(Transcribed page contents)
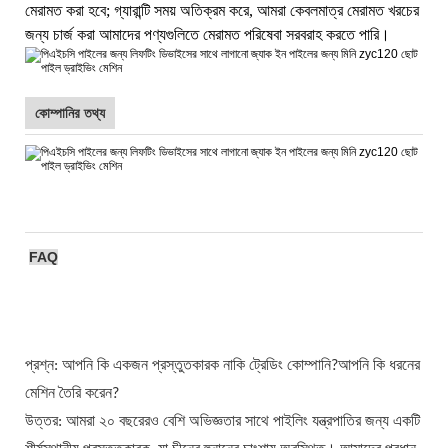
মেরামত করা হবে; গ্যারান্টি সময় অতিক্রম করে, আমরা কেবলমাত্র মেরামত খরচের
জন্য চার্জ করা আমাদের পণ্যগুলিতে মেরামত পরিষেবা সরবরাহ করতে পারি।
কোম্পানির তথ্য
FAQ
প্রশ্ন: আপনি কি একজন প্রস্তুতকারক নাকি ট্রেডিং কোম্পানি?আপনি কি ধরনের
মেশিন তৈরি করেন?
উত্তর: আমরা ২০ বছরেরও বেশি অভিজ্ঞতার সাথে পাইলিং যন্ত্রপাতির জন্য একটি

▸ **EXERCISE**: Nothing but the lines from the start of the records above through the line with "মেশিন তৈরি করেন?" should be retyped, each exactly as written; leave out all pictures.

▸ **SOLUTION FOR THIS EXERCISE**:
মেরামত করা হবে; গ্যারান্টি সময় অতিক্রম করে, আমরা কেবলমাত্র মেরামত খরচের
জন্য চার্জ করা আমাদের পণ্যগুলিতে মেরামত পরিষেবা সরবরাহ করতে পারি।
কোম্পানির তথ্য
FAQ
প্রশ্ন: আপনি কি একজন প্রস্তুতকারক নাকি ট্রেডিং কোম্পানি?আপনি কি ধরনের
মেশিন তৈরি করেন?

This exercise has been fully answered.